Security and Stability Advisory Committee (SSAC)

The SSAC is a volunteer group of specialists in the technical security field that provides advice and insight to the ICANN community and the Board.

SAC028 | Executive Summary for SSAC Advisory on Registrar Impersonation Phishing Attacks

[PDF, 101 KB]

Phishers exploit many forms of email that merchants or financial businesses send to customers. The goal of such email messages is to lure a customer to a web site that appears to be the customer's bank or merchant and cause the customer to disclose his account information. The phisher uses this information to fraudulently use the customer's credit cards or financial account, or steal the customer's identity. Domain name registrars control domain name information of behalf of their customers (registrants), and mostly correspond with registrants by email. They are thus a particularly valuable phishing target, and a registrar-impersonating phisher tries to lure a registrar's customer to a bogus copy of the registrar's customer login page, where the customer may unwittingly disclose account credentials to the attacker who can then modify or assume ownership of the customer's domain names.

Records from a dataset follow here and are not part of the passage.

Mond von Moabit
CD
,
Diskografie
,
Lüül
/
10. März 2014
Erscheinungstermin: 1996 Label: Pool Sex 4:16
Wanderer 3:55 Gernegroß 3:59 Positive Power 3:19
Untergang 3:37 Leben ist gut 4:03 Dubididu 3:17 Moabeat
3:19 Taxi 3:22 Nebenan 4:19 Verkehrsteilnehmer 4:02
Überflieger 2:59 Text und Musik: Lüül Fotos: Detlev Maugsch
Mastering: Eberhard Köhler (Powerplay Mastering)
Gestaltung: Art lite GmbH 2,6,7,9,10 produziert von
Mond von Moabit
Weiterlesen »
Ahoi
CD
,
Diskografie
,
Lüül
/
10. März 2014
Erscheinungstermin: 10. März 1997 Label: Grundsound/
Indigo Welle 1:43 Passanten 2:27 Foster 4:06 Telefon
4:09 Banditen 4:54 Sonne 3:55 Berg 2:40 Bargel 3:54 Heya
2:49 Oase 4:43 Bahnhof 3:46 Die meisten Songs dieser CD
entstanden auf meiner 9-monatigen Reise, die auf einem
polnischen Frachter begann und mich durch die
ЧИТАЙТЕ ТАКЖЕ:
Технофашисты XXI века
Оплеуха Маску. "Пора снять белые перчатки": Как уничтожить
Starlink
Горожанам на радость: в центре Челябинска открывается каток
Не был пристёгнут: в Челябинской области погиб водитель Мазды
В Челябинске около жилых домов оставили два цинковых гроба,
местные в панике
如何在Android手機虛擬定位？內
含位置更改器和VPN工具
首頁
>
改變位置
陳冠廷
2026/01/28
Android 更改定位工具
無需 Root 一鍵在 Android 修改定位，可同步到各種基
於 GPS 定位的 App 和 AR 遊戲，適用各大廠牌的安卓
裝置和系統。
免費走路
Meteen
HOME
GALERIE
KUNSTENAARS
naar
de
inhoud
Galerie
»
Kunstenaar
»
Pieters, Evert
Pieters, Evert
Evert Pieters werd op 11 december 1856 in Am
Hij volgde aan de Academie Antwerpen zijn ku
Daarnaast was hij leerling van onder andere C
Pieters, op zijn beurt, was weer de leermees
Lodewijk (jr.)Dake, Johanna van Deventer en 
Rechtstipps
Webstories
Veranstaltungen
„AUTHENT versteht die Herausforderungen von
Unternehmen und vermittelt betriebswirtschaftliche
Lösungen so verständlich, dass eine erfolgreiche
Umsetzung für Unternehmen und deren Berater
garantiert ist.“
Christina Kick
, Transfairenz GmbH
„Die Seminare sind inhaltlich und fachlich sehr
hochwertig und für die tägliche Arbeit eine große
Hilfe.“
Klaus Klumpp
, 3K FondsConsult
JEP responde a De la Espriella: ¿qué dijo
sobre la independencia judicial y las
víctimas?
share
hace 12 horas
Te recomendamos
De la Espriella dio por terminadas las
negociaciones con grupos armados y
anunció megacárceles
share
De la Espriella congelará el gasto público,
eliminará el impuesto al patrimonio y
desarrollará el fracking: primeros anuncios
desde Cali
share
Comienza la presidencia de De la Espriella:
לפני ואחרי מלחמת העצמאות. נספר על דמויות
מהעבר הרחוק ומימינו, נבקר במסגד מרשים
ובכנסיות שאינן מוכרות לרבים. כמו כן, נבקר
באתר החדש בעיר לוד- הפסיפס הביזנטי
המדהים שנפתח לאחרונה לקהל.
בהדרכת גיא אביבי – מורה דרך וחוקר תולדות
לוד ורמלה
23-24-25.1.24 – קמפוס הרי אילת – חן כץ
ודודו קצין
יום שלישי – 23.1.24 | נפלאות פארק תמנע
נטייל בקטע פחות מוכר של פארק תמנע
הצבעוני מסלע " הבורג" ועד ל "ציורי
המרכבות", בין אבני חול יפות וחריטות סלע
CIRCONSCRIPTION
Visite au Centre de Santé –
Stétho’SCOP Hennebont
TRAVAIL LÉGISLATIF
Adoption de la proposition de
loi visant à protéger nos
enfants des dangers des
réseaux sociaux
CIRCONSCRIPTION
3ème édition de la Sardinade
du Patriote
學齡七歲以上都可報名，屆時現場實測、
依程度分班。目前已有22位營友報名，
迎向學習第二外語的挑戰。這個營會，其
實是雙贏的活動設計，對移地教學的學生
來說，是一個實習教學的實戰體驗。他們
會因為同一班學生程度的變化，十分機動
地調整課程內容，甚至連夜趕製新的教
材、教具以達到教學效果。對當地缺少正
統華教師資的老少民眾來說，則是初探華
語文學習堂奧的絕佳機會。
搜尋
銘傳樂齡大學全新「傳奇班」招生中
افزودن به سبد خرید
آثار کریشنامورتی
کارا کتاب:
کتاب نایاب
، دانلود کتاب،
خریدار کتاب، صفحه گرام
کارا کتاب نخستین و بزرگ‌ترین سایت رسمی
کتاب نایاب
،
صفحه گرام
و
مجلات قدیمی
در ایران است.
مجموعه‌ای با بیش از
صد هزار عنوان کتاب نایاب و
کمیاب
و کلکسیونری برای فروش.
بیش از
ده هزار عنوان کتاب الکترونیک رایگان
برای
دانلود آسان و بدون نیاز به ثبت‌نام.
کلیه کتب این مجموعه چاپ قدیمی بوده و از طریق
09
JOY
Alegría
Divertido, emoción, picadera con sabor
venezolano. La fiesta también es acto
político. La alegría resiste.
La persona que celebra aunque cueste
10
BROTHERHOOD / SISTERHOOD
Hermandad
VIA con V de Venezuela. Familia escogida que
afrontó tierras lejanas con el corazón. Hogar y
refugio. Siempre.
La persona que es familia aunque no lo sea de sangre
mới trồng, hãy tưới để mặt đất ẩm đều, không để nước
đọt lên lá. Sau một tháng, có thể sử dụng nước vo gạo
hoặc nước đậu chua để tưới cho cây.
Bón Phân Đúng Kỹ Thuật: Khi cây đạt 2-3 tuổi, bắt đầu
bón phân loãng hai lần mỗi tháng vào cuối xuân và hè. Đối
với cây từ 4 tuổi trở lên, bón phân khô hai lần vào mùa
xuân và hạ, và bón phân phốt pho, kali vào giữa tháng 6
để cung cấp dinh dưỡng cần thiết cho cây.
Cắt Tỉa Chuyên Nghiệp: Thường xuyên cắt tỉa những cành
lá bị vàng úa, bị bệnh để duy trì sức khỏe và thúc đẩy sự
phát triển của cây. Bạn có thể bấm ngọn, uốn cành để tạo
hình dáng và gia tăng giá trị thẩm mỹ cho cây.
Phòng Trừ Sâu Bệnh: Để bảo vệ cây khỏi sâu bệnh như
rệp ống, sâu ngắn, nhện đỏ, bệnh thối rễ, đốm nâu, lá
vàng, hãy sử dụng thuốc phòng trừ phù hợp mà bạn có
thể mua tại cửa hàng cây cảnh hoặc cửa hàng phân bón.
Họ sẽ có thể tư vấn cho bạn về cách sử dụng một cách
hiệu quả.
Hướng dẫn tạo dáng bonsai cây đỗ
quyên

The Advisory recommends ways registrars can reduce phishing threats. For example, including only the information necessary to convey the desired message in customer correspondence, the registrar can reduce the opportunities for phishers to personalize messages and thus make them more convincing. Registrars can also avoid the use of hyperlink references in email messages, provide some form of non-repudiation of origin, and educate customers of the phishing threat and consequences registrars use to minimize the exposure of their registrants to phishing risk in email correspondence and at registrar web sites.

This Advisory also recommends ways for registrants to detect and avoid falling victim to this type of phishing attack. For example, customers should avoid clicking on hyperlinks in all email correspondence, be suspicious of email correspondence from a registrar that claims an urgent response is required, and should not trust an email simply because it is personalized. The Advisory also recommends services registrants should consider when choosing a registrar.